State how many lines of the data contain the word "numerados", and write nothing besides the number.

## [Saved entries]
--

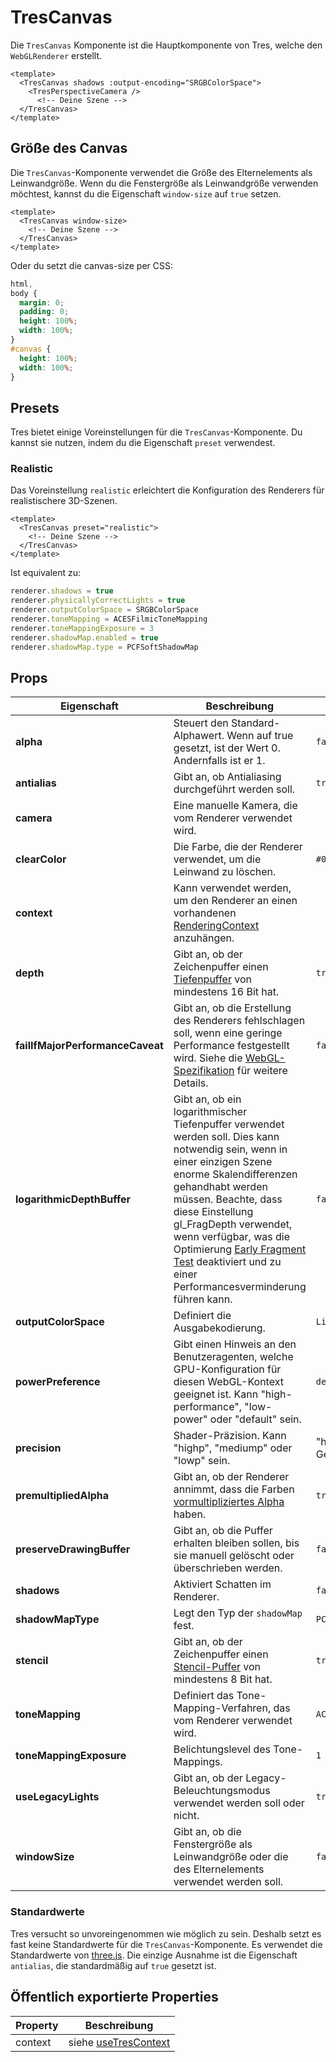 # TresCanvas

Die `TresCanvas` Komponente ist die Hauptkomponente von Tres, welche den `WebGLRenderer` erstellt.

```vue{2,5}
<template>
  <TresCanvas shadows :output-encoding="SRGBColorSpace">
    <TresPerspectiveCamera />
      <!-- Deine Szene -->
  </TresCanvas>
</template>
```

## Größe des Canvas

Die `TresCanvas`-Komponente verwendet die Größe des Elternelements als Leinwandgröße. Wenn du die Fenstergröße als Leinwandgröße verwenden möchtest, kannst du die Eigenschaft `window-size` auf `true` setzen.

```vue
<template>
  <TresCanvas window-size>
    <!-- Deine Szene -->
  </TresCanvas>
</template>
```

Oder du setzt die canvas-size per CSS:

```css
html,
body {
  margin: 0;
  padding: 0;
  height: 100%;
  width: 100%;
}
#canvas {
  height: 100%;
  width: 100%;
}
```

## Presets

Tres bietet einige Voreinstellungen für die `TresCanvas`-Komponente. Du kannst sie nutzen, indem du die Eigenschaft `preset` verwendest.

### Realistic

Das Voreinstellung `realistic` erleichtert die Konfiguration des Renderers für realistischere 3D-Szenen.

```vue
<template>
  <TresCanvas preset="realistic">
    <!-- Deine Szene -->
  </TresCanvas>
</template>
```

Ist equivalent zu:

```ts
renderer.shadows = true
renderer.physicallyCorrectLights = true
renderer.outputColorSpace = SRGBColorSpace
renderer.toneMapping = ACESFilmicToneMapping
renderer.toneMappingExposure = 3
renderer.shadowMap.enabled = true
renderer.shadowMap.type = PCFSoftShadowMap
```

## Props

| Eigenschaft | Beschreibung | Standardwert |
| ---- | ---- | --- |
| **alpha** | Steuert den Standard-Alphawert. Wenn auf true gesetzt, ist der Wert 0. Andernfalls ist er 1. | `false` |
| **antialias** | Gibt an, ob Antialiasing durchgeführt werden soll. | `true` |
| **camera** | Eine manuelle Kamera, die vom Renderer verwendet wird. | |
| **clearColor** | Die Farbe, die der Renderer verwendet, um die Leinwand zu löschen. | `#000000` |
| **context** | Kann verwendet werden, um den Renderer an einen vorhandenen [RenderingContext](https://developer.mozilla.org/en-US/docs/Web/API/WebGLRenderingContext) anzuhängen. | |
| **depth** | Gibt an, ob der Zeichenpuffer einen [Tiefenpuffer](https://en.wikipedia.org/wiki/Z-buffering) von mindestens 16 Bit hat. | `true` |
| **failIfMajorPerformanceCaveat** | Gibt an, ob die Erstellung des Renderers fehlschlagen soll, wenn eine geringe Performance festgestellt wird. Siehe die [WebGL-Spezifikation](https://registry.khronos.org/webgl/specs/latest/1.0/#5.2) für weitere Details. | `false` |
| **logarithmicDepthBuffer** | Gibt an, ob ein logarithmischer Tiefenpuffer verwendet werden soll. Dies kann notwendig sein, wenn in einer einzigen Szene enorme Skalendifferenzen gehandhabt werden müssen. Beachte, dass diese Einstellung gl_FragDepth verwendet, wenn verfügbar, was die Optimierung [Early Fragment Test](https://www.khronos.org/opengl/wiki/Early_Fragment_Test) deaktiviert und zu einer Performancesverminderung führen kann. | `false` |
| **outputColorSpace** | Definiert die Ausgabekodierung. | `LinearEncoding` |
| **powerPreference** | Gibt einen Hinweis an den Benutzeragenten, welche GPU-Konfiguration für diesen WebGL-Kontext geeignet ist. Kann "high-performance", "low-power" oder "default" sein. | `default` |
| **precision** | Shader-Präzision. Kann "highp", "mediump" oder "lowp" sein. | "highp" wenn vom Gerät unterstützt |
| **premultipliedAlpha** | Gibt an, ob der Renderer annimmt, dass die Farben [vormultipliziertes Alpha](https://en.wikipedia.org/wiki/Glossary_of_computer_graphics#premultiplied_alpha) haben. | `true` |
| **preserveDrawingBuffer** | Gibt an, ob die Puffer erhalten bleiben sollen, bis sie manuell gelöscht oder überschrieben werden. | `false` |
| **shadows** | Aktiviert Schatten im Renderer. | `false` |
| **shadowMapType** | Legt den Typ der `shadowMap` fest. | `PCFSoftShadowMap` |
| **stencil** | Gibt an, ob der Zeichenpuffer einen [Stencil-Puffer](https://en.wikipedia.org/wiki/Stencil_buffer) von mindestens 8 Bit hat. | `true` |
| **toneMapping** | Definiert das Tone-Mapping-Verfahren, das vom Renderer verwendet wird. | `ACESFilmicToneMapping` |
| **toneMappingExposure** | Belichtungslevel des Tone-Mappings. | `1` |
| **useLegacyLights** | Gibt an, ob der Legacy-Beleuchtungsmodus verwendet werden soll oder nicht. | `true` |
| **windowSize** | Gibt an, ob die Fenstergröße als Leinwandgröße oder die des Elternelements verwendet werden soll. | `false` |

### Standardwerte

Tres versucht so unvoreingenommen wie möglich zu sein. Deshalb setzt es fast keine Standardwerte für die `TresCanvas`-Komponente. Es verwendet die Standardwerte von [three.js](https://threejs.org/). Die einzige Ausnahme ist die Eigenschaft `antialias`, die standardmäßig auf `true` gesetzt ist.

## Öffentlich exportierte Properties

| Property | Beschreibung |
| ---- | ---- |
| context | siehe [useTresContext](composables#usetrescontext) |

--

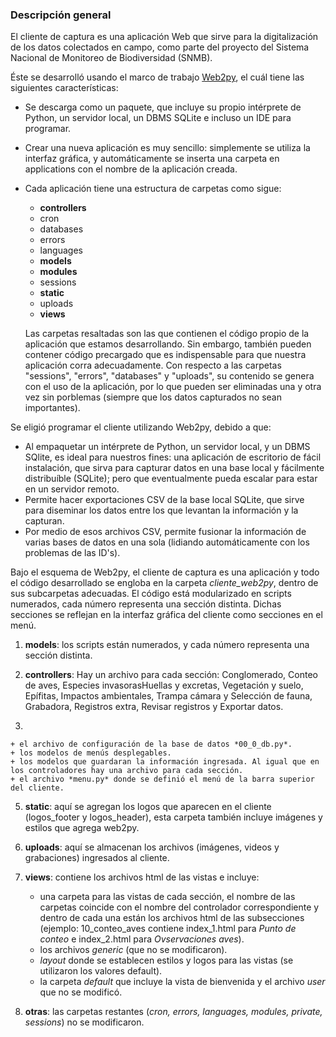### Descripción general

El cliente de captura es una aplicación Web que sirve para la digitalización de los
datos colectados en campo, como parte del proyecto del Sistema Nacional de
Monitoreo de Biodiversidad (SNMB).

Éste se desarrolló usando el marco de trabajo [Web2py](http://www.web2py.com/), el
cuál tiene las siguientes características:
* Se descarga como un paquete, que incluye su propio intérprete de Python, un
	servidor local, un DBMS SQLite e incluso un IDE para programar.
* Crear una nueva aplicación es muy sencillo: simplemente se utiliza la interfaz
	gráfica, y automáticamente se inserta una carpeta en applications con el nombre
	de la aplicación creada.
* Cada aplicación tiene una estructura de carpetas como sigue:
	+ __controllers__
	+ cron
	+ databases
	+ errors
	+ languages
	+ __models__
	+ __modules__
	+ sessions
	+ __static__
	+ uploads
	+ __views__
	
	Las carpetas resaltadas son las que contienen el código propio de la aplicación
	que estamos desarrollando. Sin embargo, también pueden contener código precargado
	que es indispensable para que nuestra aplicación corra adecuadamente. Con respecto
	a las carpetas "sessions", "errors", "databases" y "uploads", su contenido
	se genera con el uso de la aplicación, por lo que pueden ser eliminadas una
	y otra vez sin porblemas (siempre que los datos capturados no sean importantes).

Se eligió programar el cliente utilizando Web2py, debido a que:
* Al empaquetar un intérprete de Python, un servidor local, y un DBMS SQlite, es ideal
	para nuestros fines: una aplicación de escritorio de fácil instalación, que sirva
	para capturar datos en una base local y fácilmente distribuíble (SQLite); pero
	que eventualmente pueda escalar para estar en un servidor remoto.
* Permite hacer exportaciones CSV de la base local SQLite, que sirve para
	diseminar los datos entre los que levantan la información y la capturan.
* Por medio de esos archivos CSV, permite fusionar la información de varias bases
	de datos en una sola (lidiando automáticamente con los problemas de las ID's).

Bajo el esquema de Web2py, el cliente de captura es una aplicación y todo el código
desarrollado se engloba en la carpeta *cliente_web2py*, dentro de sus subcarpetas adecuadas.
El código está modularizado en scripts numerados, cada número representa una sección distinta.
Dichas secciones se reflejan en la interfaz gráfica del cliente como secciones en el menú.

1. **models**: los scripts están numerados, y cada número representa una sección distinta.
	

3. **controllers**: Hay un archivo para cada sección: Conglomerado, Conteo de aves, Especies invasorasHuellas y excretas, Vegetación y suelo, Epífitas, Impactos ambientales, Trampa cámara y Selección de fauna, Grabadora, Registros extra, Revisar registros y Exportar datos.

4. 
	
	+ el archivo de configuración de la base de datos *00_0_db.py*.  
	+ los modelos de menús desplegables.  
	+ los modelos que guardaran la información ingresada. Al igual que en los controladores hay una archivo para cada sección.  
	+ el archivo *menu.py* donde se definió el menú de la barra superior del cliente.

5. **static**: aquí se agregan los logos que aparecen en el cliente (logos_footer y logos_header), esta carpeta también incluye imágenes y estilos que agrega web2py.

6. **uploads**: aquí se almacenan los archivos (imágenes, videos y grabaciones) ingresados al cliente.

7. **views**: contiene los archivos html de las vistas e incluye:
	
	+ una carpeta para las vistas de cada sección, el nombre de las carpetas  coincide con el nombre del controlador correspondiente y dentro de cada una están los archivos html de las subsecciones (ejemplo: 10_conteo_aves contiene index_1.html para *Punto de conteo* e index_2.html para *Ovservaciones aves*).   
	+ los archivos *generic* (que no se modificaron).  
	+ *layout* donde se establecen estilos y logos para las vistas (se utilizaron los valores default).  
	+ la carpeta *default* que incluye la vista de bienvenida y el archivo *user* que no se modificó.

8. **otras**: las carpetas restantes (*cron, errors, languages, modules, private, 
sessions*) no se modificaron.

--

## [TASK ANSWER]
2